• FRAGMENTO DEL DOCUMENTO:

La economía en tiempos electorales.

Texto informativo – Fuente: Clarín

“La lógica sería un adelanto”, la frase de Alberto Fernández que impactó en la reunión con el FMI.

En la reunión del lunes que mantuvieron Alberto Fernández y sus economistas (Cecilia Todesca y Guillermo Nielsen) junto al staff del Fondo Monetario (Alejandro Werner, director del Departamento del Hemisferio Occidental, Roberto Cardarelli, economista jefe para el caso argentino y Trevor Alleyne, representante en la oficina local del FMI), el candidato del Frente de Todos precisó que sus equipos técnicos podrían sólo trabajar en la mesa junto a los del organismo si es electo Presidente. “De lo contrario hablar hoy conmigo es lo mismo que con José Luis Espert”.

• DATOS PROPORCIONADOS:
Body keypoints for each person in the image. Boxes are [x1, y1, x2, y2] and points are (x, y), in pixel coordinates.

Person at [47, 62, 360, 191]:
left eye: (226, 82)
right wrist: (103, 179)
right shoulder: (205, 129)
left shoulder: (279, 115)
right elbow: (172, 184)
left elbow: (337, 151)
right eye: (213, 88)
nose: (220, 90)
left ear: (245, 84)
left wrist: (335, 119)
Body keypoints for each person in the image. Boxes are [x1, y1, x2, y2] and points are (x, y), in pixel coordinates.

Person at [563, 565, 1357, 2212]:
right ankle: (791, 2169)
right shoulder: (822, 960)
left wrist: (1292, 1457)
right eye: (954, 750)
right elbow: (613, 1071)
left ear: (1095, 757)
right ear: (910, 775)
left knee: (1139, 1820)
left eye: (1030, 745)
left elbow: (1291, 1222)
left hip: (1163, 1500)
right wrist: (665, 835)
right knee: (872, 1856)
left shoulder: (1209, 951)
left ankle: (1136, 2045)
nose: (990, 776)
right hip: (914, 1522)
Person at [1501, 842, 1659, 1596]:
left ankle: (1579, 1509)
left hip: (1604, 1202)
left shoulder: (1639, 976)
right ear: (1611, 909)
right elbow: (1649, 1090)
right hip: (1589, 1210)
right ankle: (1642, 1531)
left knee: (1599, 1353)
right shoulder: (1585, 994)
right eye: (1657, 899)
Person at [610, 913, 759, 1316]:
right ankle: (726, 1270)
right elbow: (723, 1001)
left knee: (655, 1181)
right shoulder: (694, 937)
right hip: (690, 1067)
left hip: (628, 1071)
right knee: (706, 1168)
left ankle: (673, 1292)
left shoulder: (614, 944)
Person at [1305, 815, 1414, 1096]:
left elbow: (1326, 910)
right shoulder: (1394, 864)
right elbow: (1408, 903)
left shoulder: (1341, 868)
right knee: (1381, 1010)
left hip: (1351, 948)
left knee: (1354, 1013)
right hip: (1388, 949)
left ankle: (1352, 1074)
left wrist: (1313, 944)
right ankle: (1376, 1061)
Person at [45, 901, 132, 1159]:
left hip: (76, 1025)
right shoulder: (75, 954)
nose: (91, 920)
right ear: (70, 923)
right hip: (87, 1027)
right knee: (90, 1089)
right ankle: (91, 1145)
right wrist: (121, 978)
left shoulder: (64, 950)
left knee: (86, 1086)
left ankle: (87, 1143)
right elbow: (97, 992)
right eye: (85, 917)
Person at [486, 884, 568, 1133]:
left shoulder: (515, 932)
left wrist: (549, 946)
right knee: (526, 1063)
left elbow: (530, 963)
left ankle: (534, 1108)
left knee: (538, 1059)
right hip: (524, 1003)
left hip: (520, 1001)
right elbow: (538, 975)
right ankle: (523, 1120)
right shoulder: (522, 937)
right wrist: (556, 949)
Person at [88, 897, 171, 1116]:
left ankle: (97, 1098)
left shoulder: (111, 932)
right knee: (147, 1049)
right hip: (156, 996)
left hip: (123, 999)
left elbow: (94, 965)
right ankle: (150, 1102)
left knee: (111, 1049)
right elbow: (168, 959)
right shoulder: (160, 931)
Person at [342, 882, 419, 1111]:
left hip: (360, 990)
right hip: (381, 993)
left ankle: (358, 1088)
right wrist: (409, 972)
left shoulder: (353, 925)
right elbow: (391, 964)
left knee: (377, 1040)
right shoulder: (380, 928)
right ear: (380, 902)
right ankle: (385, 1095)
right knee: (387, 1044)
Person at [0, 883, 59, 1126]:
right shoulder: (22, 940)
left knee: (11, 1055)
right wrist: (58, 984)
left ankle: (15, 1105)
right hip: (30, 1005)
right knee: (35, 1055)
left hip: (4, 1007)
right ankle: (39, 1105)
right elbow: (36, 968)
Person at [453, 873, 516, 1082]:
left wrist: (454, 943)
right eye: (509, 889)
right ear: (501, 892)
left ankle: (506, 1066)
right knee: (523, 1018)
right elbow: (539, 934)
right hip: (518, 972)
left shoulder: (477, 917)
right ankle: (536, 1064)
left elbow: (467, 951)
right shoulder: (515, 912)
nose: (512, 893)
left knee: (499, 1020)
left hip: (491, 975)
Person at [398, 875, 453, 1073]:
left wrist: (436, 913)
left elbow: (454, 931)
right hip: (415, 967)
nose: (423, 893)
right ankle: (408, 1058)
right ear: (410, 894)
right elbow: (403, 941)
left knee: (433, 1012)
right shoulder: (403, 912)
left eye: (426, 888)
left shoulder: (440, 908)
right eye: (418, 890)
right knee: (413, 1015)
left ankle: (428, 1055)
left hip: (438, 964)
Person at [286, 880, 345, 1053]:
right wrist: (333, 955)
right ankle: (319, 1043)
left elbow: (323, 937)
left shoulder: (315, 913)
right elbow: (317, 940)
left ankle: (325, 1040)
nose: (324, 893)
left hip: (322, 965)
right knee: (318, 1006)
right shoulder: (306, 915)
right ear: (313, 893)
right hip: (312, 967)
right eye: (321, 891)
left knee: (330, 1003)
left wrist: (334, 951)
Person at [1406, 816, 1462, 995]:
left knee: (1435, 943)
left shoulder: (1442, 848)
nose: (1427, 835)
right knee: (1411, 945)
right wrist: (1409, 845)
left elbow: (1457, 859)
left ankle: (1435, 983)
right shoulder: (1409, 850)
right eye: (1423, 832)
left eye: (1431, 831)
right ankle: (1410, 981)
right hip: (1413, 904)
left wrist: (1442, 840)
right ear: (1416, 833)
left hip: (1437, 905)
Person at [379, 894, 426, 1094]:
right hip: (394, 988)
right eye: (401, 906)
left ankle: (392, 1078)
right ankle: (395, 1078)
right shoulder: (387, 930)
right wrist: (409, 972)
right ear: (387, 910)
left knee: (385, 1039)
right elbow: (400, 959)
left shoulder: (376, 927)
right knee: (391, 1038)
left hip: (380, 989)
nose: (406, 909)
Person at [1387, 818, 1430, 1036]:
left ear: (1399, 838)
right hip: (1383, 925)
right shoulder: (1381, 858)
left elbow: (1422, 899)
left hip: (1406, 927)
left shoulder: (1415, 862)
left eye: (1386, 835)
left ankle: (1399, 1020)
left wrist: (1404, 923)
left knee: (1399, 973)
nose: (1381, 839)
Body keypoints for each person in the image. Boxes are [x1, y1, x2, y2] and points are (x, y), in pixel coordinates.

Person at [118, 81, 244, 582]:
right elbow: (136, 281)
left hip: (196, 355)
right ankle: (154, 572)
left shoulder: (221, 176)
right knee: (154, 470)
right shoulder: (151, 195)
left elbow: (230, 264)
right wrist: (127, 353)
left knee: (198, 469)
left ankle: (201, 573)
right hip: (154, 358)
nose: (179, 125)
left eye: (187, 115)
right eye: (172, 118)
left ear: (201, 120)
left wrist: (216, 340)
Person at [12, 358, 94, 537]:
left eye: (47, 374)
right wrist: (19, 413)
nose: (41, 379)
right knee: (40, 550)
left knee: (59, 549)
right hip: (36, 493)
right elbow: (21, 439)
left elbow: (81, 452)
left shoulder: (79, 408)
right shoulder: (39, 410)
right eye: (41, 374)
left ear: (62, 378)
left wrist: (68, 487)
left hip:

• QUÉ HARÁS:
1. Repite textualmente un pasaje de la nota sobre la reunión con el FMI: empieza en las palabras "La economía en" y detente después de "con el FMI.".
2. Según la nota sobre la reunión con el FMI, ¿quién es el representante del organismo en la oficina local?

• RESPUESTAS DEL EJERCICIO:
1.
La economía en tiempos electorales.

Texto informativo – Fuente: Clarín

“La lógica sería un adelanto”, la frase de Alberto Fernández que impactó en la reunión con el FMI.

2. Trevor Alleyne.